In any case, while Beijing has been gradually reducing its Treasury holdings it has never shocked the market with a major liquidation; and yet this ultimate threat has now found its way into China's premier state-run English language news source Global Times.
And while not official policy, the fact that GT on Thursday has made a US Treasury dump front page news, citing top "state-linked experts", is cause for concern (and certainly suggests that the Fed may soon have to step in with another massive QE to purchase whatever China has to sell).
The Beijing-backed publication writes today that "China may gradually reduce its holdings of US Treasury bonds to about $800 billion from the current level of more than $1 trillion, as the ballooning US federal deficit increases default risks and the Trump administration continues its blistering attack on China" citing unnamed experts.
The facts are familiar to anyone who has been following the Sino-US trade war amid the US descent into fiscal hell, which as we noted earlier this week will result in the US budget deficit hitting a record $3.3 trillion and a record 107% debt/GDP in just 2-3 years: as the Global Times reviews, in the first six months of this year alone the world's second-largest holder of US debts dumped some $106 billion worth of US Treasury bonds (annualized), and is looking to continue trimming its holdings "systematically" - the publication states.

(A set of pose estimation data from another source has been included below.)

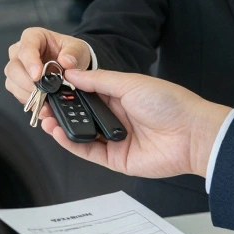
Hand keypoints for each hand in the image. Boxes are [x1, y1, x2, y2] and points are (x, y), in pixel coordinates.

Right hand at [4, 27, 92, 100]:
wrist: (71, 65)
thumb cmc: (70, 52)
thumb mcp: (78, 49)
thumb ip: (73, 53)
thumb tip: (66, 61)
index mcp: (33, 37)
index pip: (26, 48)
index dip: (30, 62)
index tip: (37, 76)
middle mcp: (20, 51)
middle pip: (14, 67)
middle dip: (27, 82)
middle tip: (42, 91)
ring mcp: (17, 68)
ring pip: (12, 82)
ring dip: (28, 94)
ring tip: (44, 99)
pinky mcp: (18, 84)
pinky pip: (17, 94)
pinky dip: (30, 101)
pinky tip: (42, 104)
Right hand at [35, 68, 230, 179]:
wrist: (192, 134)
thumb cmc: (170, 104)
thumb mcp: (131, 83)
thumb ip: (99, 80)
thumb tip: (72, 73)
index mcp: (120, 96)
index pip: (86, 92)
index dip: (67, 90)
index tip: (49, 85)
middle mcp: (115, 117)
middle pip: (80, 114)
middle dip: (60, 110)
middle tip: (41, 104)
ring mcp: (115, 138)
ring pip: (81, 133)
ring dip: (62, 126)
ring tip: (45, 118)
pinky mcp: (116, 159)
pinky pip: (88, 152)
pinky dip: (72, 144)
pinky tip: (58, 132)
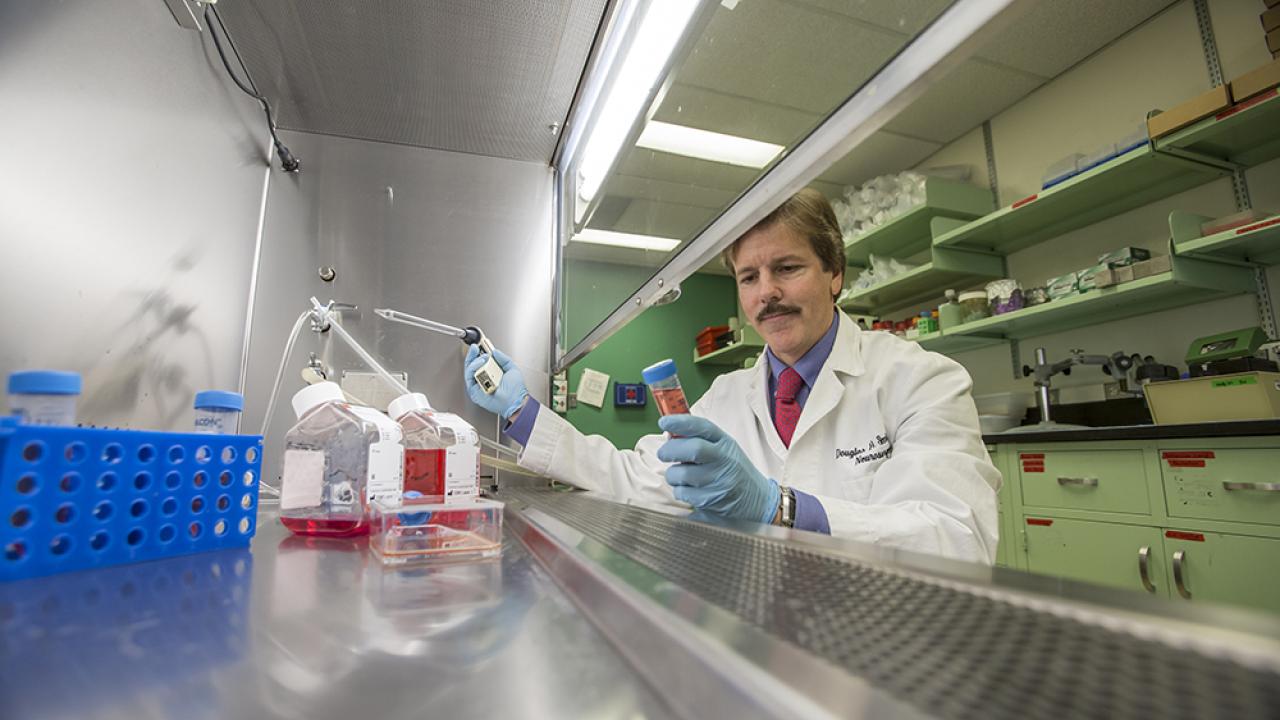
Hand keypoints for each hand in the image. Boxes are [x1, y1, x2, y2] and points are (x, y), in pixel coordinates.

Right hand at [464, 345, 527, 418]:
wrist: (515, 401)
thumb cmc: (516, 390)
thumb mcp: (512, 368)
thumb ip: (503, 359)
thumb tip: (495, 352)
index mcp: (492, 374)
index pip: (482, 362)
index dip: (479, 354)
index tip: (480, 345)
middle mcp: (484, 379)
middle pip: (472, 365)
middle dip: (472, 355)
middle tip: (475, 348)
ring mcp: (478, 385)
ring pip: (469, 369)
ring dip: (475, 360)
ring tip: (483, 357)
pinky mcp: (474, 390)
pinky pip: (469, 377)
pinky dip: (473, 368)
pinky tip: (480, 363)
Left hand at [656, 415, 780, 522]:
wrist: (757, 500)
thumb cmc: (733, 471)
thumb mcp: (723, 449)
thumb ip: (700, 440)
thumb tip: (670, 435)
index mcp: (725, 442)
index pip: (702, 427)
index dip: (680, 422)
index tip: (664, 421)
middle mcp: (724, 459)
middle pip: (692, 449)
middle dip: (670, 450)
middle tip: (664, 454)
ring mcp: (718, 481)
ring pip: (681, 473)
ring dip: (673, 474)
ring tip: (680, 475)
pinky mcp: (711, 500)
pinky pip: (682, 492)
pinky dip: (679, 490)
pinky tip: (690, 490)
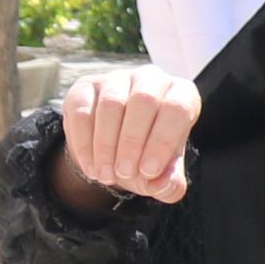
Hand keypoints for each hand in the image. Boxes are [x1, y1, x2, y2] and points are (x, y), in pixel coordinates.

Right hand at [55, 66, 199, 208]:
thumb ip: (170, 184)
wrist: (116, 151)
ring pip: (111, 104)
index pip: (177, 109)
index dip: (163, 141)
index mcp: (181, 95)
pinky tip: (90, 166)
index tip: (149, 171)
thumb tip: (163, 185)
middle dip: (132, 142)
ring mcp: (118, 78)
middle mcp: (152, 78)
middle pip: (144, 101)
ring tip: (106, 175)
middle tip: (124, 173)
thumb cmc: (148, 156)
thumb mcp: (163, 173)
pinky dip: (85, 143)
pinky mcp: (87, 86)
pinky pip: (83, 110)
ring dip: (107, 145)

A key reason stated for the liquidation is that China is anxious over risks associated with the surging debt level in the US, which is expected to actually exceed the size of the economy in 2021, which would be a first since the end of World War II. What's worse is that as the CBO has shown, what happens over the next 3 decades is even more insane.
One expert cited in the GT report, professor at the Shanghai University of Finance and Economics Xi Junyang, emphasized that "China will gradually decrease its holdings of US debt to about $800 billion under normal circumstances."
He added in what appears the most interesting and "dire scenario" quote in the article (or we're perhaps meant to take it as a veiled threat under the guise of a mere aside):
"But of course, China might sell all of its US bonds in an extreme case, like a military conflict."
But as we detailed previously, such a "nuclear option" may not be that nuclear after all, since the Fed has monetized three times as much debt as China holds in the past 3 months without a glitch - meanwhile, even though dumping its US paper would result in some brief dramatic headlines, not only would it not affect the US, but would prove too self-destructive for Beijing to pursue outright (which currently calibrates and fine-tunes its exchange ratio with the help of its trillions in US reserves). Still, the fact that Beijing views such as an option as an alternative if not bargaining chip, enough to mention it again in the state-owned media, suggests that the possibility of a full-blown capital war is now at hand.
Should China proceed with this highly symbolic if largely innocuous escalation, one can only imagine what the US retaliation would be.